--- START OF EXTRACTED MATERIAL ---

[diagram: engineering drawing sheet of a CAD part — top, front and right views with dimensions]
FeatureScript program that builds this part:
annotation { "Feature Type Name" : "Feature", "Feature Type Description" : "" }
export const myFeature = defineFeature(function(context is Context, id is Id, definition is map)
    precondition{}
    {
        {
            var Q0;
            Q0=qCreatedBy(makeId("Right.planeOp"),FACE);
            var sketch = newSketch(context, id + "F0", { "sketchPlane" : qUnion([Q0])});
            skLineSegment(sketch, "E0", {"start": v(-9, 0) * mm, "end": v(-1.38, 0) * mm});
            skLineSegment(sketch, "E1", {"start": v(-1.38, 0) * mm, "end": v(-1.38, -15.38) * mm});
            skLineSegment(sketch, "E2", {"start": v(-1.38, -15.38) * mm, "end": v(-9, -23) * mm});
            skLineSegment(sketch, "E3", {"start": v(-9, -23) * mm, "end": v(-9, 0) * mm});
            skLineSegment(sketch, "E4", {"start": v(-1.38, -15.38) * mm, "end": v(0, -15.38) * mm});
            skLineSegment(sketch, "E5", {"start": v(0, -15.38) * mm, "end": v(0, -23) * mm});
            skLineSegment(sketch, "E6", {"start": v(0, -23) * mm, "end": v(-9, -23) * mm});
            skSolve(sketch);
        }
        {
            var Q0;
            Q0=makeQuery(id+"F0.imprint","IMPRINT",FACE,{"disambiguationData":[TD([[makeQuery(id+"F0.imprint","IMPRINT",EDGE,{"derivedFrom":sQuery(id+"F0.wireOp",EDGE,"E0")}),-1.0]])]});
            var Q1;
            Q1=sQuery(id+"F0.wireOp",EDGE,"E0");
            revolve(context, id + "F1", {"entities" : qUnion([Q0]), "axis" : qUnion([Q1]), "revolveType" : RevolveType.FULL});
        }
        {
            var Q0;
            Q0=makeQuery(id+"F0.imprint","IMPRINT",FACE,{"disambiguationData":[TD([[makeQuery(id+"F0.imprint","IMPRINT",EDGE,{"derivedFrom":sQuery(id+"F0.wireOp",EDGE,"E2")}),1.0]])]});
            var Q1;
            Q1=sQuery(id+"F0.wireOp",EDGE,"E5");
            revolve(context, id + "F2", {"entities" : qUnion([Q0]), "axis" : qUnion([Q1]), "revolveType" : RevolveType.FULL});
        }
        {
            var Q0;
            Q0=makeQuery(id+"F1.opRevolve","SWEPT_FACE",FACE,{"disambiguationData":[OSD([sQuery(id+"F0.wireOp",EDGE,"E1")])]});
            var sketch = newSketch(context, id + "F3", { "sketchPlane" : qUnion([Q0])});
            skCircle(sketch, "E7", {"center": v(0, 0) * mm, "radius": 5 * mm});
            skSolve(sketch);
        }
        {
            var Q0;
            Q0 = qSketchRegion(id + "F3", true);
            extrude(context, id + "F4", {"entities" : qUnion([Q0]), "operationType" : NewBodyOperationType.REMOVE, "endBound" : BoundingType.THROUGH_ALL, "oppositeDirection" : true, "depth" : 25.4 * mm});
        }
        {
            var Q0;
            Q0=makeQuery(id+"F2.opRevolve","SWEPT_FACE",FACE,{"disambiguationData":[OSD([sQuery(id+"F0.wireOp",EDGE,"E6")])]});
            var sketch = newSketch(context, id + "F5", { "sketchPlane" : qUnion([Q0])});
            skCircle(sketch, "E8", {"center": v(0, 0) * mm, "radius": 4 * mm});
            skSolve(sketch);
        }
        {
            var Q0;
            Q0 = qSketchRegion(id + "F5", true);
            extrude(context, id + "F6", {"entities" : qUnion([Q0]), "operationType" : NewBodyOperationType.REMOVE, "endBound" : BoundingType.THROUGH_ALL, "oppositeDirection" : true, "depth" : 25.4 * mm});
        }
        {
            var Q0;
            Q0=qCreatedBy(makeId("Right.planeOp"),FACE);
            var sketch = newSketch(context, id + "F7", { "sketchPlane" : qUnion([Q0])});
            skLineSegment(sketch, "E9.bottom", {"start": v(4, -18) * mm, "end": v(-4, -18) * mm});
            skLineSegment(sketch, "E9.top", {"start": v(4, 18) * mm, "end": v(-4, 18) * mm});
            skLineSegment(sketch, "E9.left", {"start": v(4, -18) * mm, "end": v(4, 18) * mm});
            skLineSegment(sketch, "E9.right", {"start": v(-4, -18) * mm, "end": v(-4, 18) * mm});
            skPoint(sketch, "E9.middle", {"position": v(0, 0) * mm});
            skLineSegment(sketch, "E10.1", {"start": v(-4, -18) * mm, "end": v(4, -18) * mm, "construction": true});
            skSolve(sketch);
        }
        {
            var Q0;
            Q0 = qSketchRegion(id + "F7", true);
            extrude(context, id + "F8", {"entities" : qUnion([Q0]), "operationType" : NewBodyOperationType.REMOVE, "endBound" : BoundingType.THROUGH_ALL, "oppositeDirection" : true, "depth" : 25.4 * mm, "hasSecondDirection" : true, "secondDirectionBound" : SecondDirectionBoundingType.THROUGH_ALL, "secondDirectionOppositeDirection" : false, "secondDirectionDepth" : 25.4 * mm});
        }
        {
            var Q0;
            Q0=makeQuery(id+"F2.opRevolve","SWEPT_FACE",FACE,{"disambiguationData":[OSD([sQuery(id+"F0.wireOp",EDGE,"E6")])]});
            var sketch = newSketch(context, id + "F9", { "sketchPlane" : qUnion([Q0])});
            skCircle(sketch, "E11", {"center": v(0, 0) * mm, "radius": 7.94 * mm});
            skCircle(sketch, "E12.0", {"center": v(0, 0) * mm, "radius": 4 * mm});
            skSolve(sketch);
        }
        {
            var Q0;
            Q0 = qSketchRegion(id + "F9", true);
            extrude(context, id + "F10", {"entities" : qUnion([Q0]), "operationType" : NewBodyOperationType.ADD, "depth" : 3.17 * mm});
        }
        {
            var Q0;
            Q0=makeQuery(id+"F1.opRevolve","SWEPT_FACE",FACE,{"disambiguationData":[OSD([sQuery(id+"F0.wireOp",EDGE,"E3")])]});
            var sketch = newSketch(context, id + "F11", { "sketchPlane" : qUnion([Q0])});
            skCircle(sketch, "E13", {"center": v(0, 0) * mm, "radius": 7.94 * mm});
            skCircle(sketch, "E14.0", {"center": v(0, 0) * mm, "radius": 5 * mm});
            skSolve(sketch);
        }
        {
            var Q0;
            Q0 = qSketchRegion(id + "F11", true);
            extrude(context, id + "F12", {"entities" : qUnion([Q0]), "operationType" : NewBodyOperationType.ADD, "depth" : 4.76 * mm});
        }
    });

--- END OF EXTRACTED MATERIAL ---

CHALLENGE: Show each line of the records above in which the word "axis" appears. Case matters.

THE RESPONSE:
            revolve(context, id + "F1", {"entities" : qUnion([Q0]), "axis" : qUnion([Q1]), "revolveType" : RevolveType.FULL});
            revolve(context, id + "F2", {"entities" : qUnion([Q0]), "axis" : qUnion([Q1]), "revolveType" : RevolveType.FULL});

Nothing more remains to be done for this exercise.